Spy Kids 2: The Island of Lost Dreams Review

by Harvey S. Karten (harveycritic AT cs DOT com)
August 2nd, 2002

SPY KIDS 2: THE ISLAND OF LOST DREAMS

Rating out of 4 stars: 2.5
Reviewed by Harvey Karten
Dimension Films
Director:Robert Rodriguez
Writer: Robert Rodriguez
Cast: Antonio Banderas, Carla Gugino, Alexa Vega, Daryl
Sabara, Steve Buscemi, Mike Judge
Screened at: AMC, NYC, 8/1/02

    If you have $100,000 of discretional income lying around and you love to travel, would you use it to finance a ticket to the moon–a journey now being advertised in sections for sophisticated travelers? Here is another option. You could spend less that traveling to the Island of Lost Dreams which, contrary to its name would be quite an adventurous place to be. As shown in Robert Rodriguez's sequel to "Spy Kids," now called not surprisingly "Spy Kids 2," a quartet of prodigious young folks have gone to this place ahead of their parents; in fact, they want to prove that they can solve some mysteries without the help of their elders and find, Hollywood style, that despite the technology at their command, good, old-fashioned closeness to your roots is preferable even to cell phones.

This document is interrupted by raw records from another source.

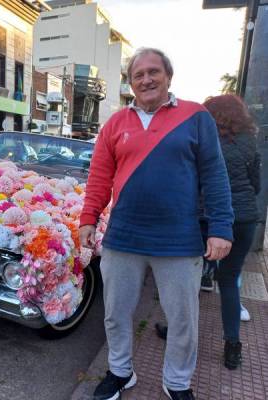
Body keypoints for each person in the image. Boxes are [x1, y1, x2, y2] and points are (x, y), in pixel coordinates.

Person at [79, 48, 234, 400]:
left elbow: (215, 175)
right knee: (116, 314)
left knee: (183, 320)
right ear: (130, 83)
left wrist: (221, 228)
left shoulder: (196, 116)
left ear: (168, 76)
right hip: (123, 238)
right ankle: (120, 372)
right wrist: (88, 218)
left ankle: (176, 382)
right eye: (138, 75)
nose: (146, 79)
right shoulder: (116, 123)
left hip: (179, 241)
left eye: (154, 72)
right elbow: (100, 176)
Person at [203, 94, 261, 368]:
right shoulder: (251, 144)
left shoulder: (207, 143)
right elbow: (256, 185)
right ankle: (232, 346)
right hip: (245, 219)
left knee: (190, 276)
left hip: (210, 219)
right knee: (229, 281)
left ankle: (178, 331)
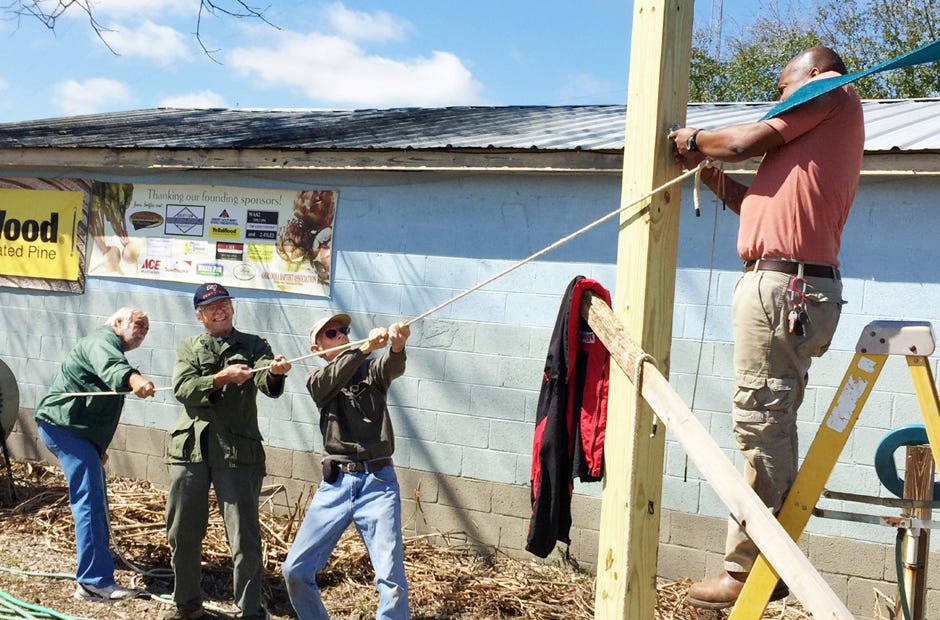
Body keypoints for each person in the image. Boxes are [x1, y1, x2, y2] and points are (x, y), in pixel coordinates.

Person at [669, 46, 864, 609]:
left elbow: (739, 143)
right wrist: (709, 177)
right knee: (769, 421)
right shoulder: (815, 136)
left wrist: (689, 141)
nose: (781, 101)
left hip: (785, 287)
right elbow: (756, 200)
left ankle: (751, 569)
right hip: (793, 285)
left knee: (760, 422)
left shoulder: (827, 92)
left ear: (811, 74)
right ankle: (763, 560)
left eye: (781, 88)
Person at [163, 283, 292, 620]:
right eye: (211, 307)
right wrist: (221, 378)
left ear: (232, 309)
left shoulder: (253, 345)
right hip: (190, 450)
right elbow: (183, 388)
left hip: (237, 453)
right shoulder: (190, 347)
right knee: (182, 533)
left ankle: (249, 612)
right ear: (199, 316)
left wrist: (275, 373)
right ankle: (187, 607)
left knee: (244, 538)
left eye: (224, 304)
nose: (219, 310)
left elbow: (267, 383)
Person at [282, 312, 411, 620]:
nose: (340, 334)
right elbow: (328, 382)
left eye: (343, 330)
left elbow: (392, 366)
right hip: (336, 486)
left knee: (391, 582)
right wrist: (362, 349)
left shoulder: (371, 370)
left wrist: (397, 345)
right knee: (295, 570)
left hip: (377, 483)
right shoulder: (318, 379)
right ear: (316, 350)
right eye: (331, 333)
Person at [34, 307, 156, 602]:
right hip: (64, 426)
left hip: (75, 432)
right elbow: (112, 368)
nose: (142, 331)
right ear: (117, 323)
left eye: (146, 329)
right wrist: (134, 379)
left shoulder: (111, 348)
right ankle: (93, 582)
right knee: (88, 502)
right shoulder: (103, 342)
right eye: (138, 324)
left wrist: (96, 450)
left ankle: (95, 574)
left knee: (95, 499)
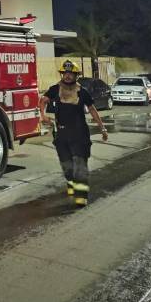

    These kids have access to quite a few more gadgets than the ubiquitous cell phones, however, and why wouldn't they? A picture that cost Dimension Films some $37 million to produce features an array of technology that just about any gadget-crazed American could love, making the movie presumably accessible to those over the age of thirty who are taken by their small fry to this event. While the kids in the audience are bound to be exited by all the cartoonist behavior they see on the big screen, there isn't much in Rodriguez's script to draw in the older people. Like the first feature a flimsy tale, this one will be considered a by-the-numbers follow-up by those who have reached the age of maturity, but who cares? "Spy Kids 2" stars a 13-year-old girl and her nine-year-old brother and those are about the limits of the targeted audience.
    The story opens on a madman's theme park created by Dinky Winks (Bill Paxton), who treats the U.S. President's spunky daughter to a ride on the kind of vomitorium that used to be found in Coney Island's Steeplechase Park. Apparently the young lass (Taylor Momsen) has pilfered a gadget that the Unabomber would love; a circular contraption with which the world's electricity could be shut down with the touch of a button. Rouge OSS director Donnagon (Mike Judge), whose children are Gary and Gerti Giggles (Matt O'Leary & Emily Osment), opts to retrieve the circular thing in the title island and use it to take over the world. But he hadn't counted on the expertise and enthusiasm of young Carmen Cortez (Alexa Vega) and her kid brother Juni (Daryl Sabara) or on their parents Gregorio (Antonio Banderas) and Ingrid (Carla Gugino). Nor had he imagined fighting off the cloned creatures produced by mad scientist Romero (Steve Buscemi), who oddly does not steal the show.

    The movie contains a few obvious in-law jokes, with Gregorio horrified by the sight of his mom-in-law (Holland Taylor) and the kids' granddaddy (Ricardo Montalban). In the end they all get together and realize the importance of family, but not before writer-director-producer Rodriguez, who made his first movie for $7,000, proves that he can't top "El Mariachi" despite the expense of Hover-Shoes (which enable the young spies to fly), Watches (which, Bond-style, can do everything but tell time), R.A.L.P.H (a tiny robot which is improvement over the spiders in "Minority Report"), and a Dragon Spy Ship which can do everything the other gadgets cannot.

    The technology used by the spies and villains up the James Bond ante by some exponent or other, at least that of "From Russia With Love," but absent the charm and wit and Pierce Brosnan, this one is strictly for the kiddies. And for them the pic is recommended.